You’ll know it worked when the run’s artifact list contains a .vsix and the Marketplace shows the new version.

The one secret you need: VSCE_PAT

vsce publish authenticates with a Personal Access Token from Azure DevOps (the Marketplace runs on Microsoft’s identity, not GitHub’s). Create one, then hand it to Actions:

  1. At dev.azure.com, sign in with the Microsoft account that owns your Marketplace publisher.
  2. Profile icon, then Personal access tokens, then New Token.
  3. Set Organization to All accessible organizations, Scopes to Custom defined, and check Marketplace, Manage. Pick an expiry and set a calendar reminder to rotate it.
  4. Create, then copy the token immediately — it’s shown once.
  5. In your GitHub repo: Settings, then Secrets and variables, then Actions, then New repository secret. Name it VSCE_PAT, paste the value.

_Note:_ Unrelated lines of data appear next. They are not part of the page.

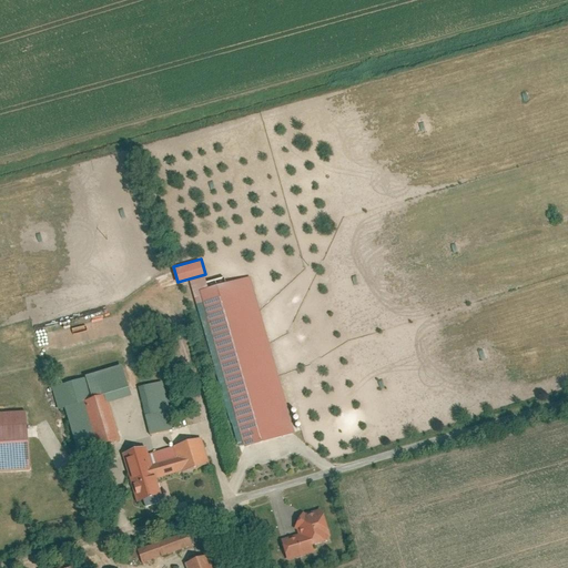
[(185,290),(231,449),(295,432),(251,275),(201,290),(200,285),(185,290)]
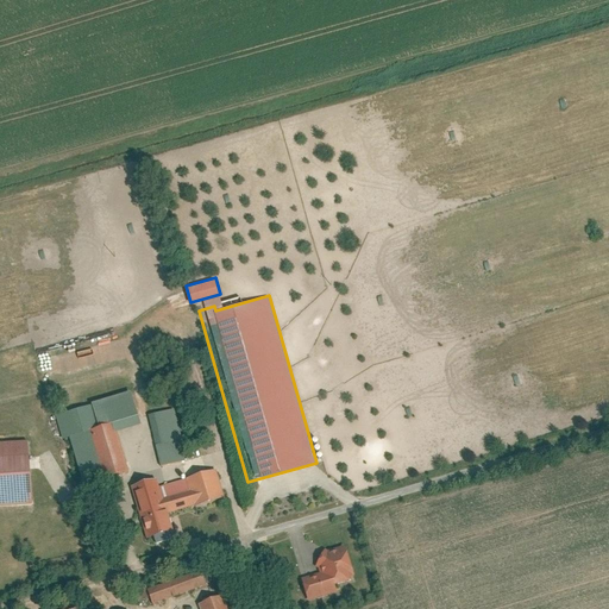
[(60,440),(66,438),(80,485),(125,472),(113,432),(136,426),(133,418),(138,415),(131,390),(52,414),(60,440)]
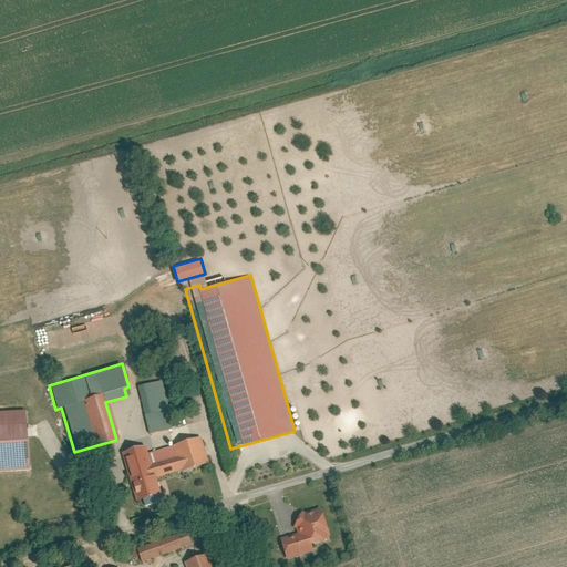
[(146,433),(171,429),(162,381),(137,385),(146,433)]
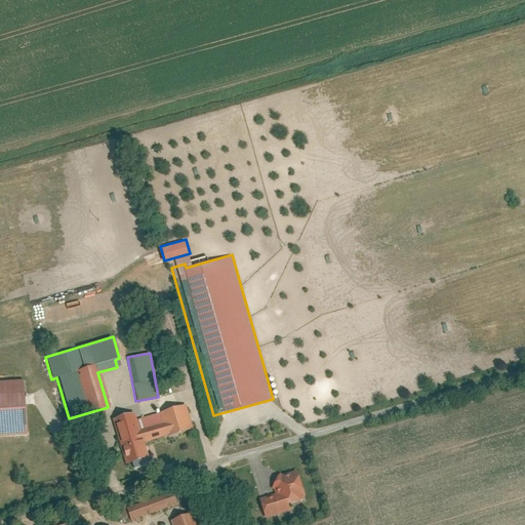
[(0,379),(0,436),(28,435),(25,378),(0,379)]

Now ${{ secrets.VSCE_PAT }} resolves at runtime and never appears in logs. When vsce publish fails with a 401, the token expired — regenerate and re-paste. That’s the single most common release-day failure, and it’s always the token.

Shipping a version

With both files committed, a release is three commands:

git switch main
git pull
npm version patch        # bumps package.json, commits, and tags v0.1.1
git push --follow-tags   # pushes the commit AND the tag — the tag is what fires Release

npm version patch bumps the version in package.json, makes a commit, and creates a matching git tag in one step. The --follow-tags flag is the part people forget: a plain git push sends the commit but not the tag, and the Release workflow only listens for tags — so nothing happens and you stare at a quiet Actions tab wondering why. Push the tag.

When it goes wrong

A quick map from symptom to cause, all of these seen for real:

  • npm ci fails — lockfile out of sync. npm install locally, commit package-lock.json.
  • Test step dies with Missing X server or $DISPLAY — headless Electron, no display. Wrap the test in xvfb-run -a (above).
  • vsce package failspackage.json is missing a required field: usually publisher, repository, or an icon. Fill them in.
  • vsce publish returns 401VSCE_PAT expired. Regenerate the Azure DevOps token, update the secret.
  • Release ran nothing after npm version — you pushed the commit without the tag. git push --follow-tags.

Two files, one token, and a virtual screen for the one app that insists on having a monitor. That’s the whole pipeline — push code, push a tag, watch the green check, and stop building .vsix files by hand at 11pm.